I read somewhere that a woman who loses her husband is a widow, a child who loses his parents is an orphan. But there is no name or title for a parent who loses a child.

It never gets easier. My daughter was murdered on Thanksgiving. I will never be able to celebrate Thanksgiving like I did before November 2010. It will forever be a dark memory for me. This has forever changed me. Not a day goes by that I don’t think of her and miss her. Brandi and I didn’t always see eye to eye; we lived different lifestyles. I called her weekly, she didn’t always answer. But I would leave basically the same message: Hey, it’s mom. I love you and I miss you. I have peace knowing that she knew how much I loved her.

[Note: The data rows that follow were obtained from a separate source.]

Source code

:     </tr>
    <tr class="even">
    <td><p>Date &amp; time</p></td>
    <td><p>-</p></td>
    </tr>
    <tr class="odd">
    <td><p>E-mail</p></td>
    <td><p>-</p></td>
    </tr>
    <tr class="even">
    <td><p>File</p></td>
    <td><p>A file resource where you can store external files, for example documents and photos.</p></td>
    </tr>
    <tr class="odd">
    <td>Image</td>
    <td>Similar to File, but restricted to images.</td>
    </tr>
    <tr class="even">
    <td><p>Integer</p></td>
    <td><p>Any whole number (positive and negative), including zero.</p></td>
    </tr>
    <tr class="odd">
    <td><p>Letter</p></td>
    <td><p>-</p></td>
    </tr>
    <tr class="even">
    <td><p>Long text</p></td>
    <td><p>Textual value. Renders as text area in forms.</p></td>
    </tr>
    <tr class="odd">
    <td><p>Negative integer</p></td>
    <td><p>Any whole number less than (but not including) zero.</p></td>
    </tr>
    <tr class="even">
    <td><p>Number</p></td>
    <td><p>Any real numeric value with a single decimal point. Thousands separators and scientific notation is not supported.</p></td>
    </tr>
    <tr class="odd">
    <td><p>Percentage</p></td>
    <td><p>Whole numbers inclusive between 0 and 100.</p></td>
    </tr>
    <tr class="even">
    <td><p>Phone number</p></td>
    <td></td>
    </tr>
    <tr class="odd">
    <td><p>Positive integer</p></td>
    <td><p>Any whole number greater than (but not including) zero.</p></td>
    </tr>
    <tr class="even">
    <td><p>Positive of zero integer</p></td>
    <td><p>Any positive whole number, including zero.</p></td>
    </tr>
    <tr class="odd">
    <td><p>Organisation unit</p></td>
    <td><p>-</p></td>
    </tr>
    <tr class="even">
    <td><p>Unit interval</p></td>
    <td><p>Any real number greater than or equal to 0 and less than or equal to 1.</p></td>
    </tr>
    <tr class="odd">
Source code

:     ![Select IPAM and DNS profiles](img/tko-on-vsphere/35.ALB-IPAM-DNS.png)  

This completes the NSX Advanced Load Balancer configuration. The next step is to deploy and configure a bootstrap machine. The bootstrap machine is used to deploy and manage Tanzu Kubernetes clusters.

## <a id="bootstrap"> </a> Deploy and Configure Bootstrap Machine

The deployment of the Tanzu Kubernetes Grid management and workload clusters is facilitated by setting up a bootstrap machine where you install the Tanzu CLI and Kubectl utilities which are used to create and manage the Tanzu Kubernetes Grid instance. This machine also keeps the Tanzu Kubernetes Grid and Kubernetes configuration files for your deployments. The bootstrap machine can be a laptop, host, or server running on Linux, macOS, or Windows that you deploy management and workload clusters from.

The me that existed before domestic violence intruded into my life is gone forever. I will never get back to the Tammy that existed before. I can never get my daughter back, so I go through each and every day, trying to make a difference in the world. How to give Brandi a voice since she can longer speak for herself. Domestic Violence almost destroyed my marriage because I was even angry at my husband because he still had his two daughters and my only daughter was gone forever. Some how we came thru that. My health suffered because of it. I went into a depression that was so profound that I couldn’t get out of bed to go to work or even take a shower. It took grace to bring me thru that too. I emotionally withdrew from my step children who were also hurting, but I was so far gone that I couldn’t help them, I couldn’t even help myself so how was I supposed to help them? Domestic Violence even hurt me spiritually and I am a born again believer but after her murder I was even angry with the God that I claimed to trust and love. The devastation that Domestic Violence heaped on me as a very proud loving mother of two biological children and two step-children was astronomical, it almost destroyed my existence. I am slowly trying to put back together an existence that somehow makes sense. When I gave birth to my baby girl on Feb 25, 1988, I had dreams, really big dreams of seeing her graduate from college, dreams of helping her get ready for her wedding and watching her walk down the aisle. Dreams of her giving birth to my first grandchild. Domestic Violence stole those dreams from me. I still dream today, but a very different kind of dream. I dream of a world where domestic violence no longer exists and mothers don’t lose their babies to this horrific violence.

Please, if you’re being abused, talk to someone.

If you know someone you feel or fear is in an abusive relationship…Say Something. After Brandi’s death, friends came forward and told her of their suspicions. But it was too late for Brandi.

It isn’t too late for your friend, if you act now.